Hendrix beschrijft hoe Marits denken verandert in plaats van dat ze haar gedachtewereld aftast of invoelbaar maakt. Daarbij schuurt ze zelf tegen het clichématige aan. Nog een voorbeeld om dat inzichtelijk te maken. Op dag vijf zijn ze voor een onderzoek van moeder in het ziekenhuis. Dan staat er het volgende:

Marit ergerde zich aan zichzelf, dat het haar zoveel deed, dat ze zoveel voelde voor haar moeder ineens, terwijl ze al die jaren zoveel moeite had gedaan om er weinig bij te voelen. Maar het verstand wint het nooit van het hart. Dat is warm en bewegelijk en hecht zich razendsnel.

Het is gaandeweg de roman de moeder met wie je meer en meer meeleeft. Dat is te danken aan de kleine hoofdstukjes tussendoor die vanuit haar lucide staat zijn beschreven. In haar jeugd heeft zich een drama voltrokken met de vijf broers die in de mijn werkten. Als lezer weet je meer dan Marit over haar moeder. Je voelt haar moeders pijn en het trauma dat ze sinds haar jeugd met zich meetorst. Met groeiende compassie bezie je deze dementerende vrouw.

Maar het beste van deze roman zijn de treffende passages van de carnavalsfeesten die Marit met haar moeder en enkele anderen uit het dorp bezoekt. In die scènes krijgt Marit kleur, omdat ze observeert en niet meedeelt. Hendrix weet het louterende, saamhorige gevoel van die dagen beeldend op te roepen, onder andere met Venlose teksten van typisch Limburgse carnavalsliedjes. Dat zijn (anders dan de meeste mensen van boven de rivieren denken) geen platte, al te jolige liedjes over drank en seks. Het zijn weemoedige levensliederen:

Zing mich nog ens dat leedje, die moëi melodie.
Eimaol nog same danse, d’n allerletste kiër.
Einmaol nog same sjanse, straks geit ’t neet miër.

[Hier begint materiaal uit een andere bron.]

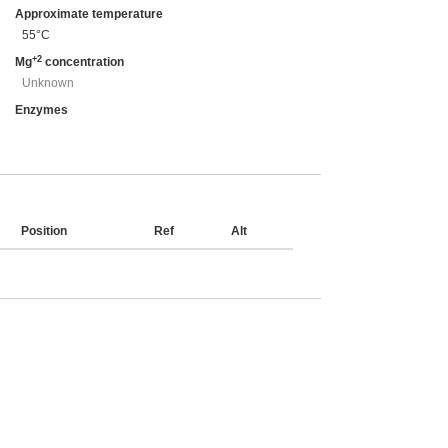
Approximate temperature
55°C
+2
Mg
concentration
Unknown
Enzymes
Position
Ref
Alt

Ook wie nooit (écht) carnaval heeft gevierd, gaat dankzij Hendrix’ beschrijvingen stante pede verlangen naar dat soort dagen waarin je enigszins beneveld de essentie van het leven kunt bespreken met volslagen vreemden.

Miriam Piters

Hanneke Hendrix – Aswoensdag. De Geus, Amsterdam, 286 blz. € 20,99.